Dear Adobe,
There’s one thing you could do to demonstrate clearly that you support web standards and work toward their betterment, that you understand today’s web landscape outside of it hosting your plugin, and that Flash as it exists provides value above it.
Implement an “export to HTML” command in an upcoming version of Adobe Flash (not Flash Player, Flash).
I’ve counted the Flash ads, movies and sites that I’ve run into during the past week and I haven’t seen very many actually use functionality that can’t be provided cross-current-generation-browser with a good layer of abstraction. HTML, CSS and JavaScript are more capable now, not just together but on their own. It’s not 1997 anymore. It’s not even 2007 anymore. By any measure, you know this: by your measure, you champion emerging web standards; by other measures, you stand by watching as an increasingly more capable competitor diminishes the value of your product.
Not every Flash movie can be turned into a similarly functioning HTML-based version. But enough can, in combination with Flash Player’s documented decline of ubiquity, that it would clearly be a valuable feature in Flash; one that would move hundreds of thousands of sold copies and provide an argument against leaving for pastures new. By making this a solid feature, Adobe could also make a more solid argument just how much value Flash movies could add by highlighting the extra capabilities available.

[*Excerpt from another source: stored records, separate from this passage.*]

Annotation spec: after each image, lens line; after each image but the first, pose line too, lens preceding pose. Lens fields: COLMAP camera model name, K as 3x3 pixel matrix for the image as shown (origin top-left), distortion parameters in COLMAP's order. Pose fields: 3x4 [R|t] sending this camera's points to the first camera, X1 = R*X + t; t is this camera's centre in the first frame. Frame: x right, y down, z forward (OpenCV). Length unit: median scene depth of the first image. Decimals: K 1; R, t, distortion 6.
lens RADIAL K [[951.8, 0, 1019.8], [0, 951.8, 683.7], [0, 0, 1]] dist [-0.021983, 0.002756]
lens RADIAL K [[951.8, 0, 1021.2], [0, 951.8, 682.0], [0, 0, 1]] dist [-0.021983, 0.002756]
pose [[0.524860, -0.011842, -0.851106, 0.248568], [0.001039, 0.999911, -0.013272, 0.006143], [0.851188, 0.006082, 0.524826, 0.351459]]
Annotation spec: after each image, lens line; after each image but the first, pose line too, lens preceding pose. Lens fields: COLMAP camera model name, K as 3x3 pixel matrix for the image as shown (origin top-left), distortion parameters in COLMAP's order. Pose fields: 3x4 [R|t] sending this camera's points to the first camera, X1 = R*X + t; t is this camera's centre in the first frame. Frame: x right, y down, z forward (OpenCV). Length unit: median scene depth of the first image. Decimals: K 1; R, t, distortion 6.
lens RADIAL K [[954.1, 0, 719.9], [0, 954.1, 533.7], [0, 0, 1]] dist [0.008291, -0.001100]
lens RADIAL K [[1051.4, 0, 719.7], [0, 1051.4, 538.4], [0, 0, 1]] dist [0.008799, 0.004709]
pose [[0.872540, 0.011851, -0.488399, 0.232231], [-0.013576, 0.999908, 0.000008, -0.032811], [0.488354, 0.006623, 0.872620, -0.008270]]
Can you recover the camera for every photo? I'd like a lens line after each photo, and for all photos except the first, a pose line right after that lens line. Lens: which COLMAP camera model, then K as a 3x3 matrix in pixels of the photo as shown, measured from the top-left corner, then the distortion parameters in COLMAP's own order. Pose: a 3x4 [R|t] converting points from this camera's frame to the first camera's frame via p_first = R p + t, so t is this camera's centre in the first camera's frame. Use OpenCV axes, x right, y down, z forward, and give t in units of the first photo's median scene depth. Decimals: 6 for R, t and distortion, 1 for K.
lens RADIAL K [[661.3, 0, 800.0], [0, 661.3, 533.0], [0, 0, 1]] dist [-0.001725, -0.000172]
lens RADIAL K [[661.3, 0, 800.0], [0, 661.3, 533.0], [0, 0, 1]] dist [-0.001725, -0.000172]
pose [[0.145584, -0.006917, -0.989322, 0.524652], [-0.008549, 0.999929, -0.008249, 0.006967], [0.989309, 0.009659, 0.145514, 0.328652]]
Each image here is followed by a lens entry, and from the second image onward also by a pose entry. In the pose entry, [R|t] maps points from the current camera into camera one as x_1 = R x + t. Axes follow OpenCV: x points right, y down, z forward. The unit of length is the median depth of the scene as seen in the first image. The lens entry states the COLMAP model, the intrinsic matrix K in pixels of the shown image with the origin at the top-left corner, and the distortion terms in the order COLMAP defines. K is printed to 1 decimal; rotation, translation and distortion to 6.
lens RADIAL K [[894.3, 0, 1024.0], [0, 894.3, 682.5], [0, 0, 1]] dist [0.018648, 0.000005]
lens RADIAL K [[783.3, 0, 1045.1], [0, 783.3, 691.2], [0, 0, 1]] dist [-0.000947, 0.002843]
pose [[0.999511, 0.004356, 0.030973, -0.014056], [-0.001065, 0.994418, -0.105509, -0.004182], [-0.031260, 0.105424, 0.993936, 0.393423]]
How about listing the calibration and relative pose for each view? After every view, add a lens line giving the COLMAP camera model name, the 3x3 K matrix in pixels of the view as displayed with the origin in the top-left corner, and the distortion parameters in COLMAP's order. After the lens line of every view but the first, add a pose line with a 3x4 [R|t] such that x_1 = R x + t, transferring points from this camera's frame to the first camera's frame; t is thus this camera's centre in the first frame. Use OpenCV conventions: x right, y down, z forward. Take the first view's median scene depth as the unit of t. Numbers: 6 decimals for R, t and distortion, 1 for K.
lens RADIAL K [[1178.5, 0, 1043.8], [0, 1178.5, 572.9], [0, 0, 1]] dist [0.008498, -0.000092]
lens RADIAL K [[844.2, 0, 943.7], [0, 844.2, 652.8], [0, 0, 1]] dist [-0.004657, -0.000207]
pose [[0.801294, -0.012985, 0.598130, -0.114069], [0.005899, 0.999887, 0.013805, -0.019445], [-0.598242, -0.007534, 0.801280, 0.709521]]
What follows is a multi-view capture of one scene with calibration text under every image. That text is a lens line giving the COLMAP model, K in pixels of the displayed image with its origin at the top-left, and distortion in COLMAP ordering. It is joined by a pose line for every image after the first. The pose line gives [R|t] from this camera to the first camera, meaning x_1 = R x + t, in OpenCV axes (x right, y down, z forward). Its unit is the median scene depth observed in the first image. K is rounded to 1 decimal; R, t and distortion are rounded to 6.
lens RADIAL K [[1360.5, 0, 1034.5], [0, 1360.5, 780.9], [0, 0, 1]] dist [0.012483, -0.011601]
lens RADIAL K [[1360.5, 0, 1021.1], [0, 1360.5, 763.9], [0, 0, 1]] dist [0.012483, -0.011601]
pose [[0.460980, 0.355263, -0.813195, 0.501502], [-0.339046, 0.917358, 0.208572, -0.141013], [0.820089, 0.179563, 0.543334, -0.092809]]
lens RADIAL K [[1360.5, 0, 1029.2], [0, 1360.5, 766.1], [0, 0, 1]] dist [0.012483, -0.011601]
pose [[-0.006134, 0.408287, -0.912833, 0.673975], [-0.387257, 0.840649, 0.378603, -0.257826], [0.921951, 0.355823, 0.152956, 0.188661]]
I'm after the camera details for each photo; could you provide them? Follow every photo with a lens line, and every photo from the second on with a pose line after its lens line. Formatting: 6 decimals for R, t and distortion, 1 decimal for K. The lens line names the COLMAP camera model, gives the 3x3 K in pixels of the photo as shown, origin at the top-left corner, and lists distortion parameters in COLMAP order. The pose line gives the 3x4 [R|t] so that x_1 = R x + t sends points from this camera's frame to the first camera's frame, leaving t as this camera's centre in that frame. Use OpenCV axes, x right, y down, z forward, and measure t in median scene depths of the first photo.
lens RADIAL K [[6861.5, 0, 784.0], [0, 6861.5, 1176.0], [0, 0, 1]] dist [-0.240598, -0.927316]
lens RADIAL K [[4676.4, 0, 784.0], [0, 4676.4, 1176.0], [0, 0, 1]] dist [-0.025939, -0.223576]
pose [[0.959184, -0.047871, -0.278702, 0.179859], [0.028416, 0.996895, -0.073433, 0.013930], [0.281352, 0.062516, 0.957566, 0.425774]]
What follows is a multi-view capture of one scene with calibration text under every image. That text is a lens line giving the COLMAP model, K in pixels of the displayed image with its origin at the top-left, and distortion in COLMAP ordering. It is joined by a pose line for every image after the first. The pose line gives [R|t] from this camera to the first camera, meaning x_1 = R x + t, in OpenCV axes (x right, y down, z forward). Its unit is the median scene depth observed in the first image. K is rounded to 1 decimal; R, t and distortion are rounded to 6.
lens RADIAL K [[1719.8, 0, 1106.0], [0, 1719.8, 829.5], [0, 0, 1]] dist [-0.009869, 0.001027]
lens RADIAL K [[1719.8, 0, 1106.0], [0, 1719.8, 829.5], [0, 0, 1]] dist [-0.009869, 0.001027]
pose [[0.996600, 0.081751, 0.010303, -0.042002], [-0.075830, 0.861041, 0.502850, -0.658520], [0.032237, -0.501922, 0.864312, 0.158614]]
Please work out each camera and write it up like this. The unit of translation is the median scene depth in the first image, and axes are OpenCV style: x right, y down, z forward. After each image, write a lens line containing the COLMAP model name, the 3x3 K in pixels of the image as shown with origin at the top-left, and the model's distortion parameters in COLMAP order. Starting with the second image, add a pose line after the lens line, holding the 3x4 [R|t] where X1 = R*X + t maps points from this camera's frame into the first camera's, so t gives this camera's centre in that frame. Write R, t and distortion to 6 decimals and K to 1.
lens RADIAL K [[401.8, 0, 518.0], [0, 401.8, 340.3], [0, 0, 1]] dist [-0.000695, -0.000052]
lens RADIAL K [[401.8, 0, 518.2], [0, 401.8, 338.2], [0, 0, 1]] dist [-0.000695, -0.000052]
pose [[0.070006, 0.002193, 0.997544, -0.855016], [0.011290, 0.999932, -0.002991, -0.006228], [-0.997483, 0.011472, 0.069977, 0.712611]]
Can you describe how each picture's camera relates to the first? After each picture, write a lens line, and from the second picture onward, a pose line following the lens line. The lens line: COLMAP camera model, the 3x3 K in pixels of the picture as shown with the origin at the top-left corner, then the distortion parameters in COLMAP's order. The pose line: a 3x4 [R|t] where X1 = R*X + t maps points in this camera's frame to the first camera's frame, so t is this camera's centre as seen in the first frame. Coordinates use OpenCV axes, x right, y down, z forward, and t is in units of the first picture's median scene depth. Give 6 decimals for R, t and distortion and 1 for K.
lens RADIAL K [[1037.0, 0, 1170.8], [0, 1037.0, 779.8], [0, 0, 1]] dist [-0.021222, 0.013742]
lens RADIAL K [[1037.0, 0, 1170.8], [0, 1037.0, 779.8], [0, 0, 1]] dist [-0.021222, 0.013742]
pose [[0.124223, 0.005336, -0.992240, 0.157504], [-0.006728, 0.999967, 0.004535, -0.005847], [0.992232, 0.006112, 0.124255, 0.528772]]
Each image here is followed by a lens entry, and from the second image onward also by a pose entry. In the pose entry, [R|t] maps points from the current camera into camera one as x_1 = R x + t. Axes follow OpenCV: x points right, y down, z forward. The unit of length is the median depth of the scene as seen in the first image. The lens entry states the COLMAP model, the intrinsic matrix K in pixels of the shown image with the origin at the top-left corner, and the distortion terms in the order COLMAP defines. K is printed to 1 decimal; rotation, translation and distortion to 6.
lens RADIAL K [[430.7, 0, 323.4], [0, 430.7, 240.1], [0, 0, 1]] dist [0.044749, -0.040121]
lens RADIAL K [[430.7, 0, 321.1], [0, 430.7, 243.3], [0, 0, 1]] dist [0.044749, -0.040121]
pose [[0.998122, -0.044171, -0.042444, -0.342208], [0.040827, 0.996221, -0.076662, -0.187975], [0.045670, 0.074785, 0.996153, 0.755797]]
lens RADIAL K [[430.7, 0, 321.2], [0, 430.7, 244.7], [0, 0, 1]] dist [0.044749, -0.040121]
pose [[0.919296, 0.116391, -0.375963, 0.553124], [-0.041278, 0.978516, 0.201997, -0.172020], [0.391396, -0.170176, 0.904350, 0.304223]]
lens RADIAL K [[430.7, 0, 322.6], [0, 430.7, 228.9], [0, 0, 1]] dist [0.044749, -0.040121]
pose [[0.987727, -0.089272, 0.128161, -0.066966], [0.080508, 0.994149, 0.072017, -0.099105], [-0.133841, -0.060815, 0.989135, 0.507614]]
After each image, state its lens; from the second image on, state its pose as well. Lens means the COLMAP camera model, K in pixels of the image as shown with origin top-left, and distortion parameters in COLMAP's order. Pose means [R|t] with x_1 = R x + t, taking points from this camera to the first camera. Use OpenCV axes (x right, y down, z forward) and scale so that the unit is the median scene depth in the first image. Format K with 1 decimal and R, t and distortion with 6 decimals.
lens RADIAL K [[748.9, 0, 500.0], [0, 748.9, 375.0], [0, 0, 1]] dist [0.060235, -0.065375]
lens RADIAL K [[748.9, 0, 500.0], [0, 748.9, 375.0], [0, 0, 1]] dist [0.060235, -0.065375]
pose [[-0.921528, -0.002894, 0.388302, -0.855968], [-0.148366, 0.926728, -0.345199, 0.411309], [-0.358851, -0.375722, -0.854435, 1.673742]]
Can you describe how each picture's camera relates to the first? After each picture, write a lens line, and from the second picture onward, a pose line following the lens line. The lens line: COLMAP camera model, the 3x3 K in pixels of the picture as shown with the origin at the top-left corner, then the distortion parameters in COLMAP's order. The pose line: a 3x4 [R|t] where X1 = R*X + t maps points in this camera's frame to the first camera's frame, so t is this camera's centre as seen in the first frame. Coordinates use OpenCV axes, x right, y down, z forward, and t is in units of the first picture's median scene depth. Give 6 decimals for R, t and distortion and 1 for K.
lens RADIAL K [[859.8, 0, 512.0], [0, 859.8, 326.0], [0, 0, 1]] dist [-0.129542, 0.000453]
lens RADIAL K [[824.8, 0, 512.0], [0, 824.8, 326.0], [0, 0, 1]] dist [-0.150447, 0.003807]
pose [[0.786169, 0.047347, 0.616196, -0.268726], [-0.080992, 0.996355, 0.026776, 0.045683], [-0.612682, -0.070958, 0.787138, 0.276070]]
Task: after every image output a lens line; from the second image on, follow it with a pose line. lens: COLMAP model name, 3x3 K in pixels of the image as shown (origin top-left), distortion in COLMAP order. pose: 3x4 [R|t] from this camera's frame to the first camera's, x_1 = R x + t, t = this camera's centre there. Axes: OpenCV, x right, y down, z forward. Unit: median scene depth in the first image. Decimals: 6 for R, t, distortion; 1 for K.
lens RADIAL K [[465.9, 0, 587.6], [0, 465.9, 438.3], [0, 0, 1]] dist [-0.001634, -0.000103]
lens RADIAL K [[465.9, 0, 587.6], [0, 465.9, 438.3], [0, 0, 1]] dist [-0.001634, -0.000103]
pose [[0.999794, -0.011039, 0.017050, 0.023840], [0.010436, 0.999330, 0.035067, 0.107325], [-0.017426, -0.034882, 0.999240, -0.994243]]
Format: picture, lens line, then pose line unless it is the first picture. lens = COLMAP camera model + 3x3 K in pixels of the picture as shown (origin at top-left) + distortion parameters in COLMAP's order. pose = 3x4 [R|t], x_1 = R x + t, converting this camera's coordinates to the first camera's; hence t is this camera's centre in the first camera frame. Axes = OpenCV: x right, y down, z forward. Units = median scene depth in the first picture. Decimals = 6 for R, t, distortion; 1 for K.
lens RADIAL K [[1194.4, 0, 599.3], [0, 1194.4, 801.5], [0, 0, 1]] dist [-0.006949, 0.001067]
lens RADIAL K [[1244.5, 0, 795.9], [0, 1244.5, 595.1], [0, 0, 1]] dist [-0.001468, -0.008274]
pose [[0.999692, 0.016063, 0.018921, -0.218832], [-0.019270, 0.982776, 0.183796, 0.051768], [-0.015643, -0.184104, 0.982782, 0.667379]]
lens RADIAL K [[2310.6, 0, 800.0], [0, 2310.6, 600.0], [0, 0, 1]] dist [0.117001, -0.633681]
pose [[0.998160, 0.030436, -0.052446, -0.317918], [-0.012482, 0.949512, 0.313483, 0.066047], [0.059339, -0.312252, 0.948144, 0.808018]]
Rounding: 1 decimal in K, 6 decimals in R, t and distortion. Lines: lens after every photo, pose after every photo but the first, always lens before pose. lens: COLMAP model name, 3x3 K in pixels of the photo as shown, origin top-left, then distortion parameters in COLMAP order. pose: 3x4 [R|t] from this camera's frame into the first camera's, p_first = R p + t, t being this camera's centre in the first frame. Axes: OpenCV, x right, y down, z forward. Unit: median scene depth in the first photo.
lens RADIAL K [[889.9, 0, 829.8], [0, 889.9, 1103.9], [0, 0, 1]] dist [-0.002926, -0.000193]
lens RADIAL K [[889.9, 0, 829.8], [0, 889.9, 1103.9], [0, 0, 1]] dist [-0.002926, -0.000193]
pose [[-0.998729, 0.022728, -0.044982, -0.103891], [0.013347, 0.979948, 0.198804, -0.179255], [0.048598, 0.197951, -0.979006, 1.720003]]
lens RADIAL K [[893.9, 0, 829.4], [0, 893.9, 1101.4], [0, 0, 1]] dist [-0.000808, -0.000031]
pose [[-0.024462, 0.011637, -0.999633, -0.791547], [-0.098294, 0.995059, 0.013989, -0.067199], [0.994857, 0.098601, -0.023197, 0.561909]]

Adobe is not responsible for the obnoxious and abhorrent uses that make up much of the Flash movies available today — misguided creators are. This wouldn’t change that at all, but I don’t believe it’s Adobe’s problem to solve. The strength and flexibility of the tool is an accessory to these crimes in the same way that the electrical grid and Internet access are.
What is Adobe’s problem to solve is meshing its recent statements with the lack of decisive action. What has Adobe done lately for web standards at all, besides indirectly sparking the creation of the video and audio HTML5 elements?
It’s time for Adobe to step up its game. Reinforce its gallant prose with action. Prove that it’s not all public relations.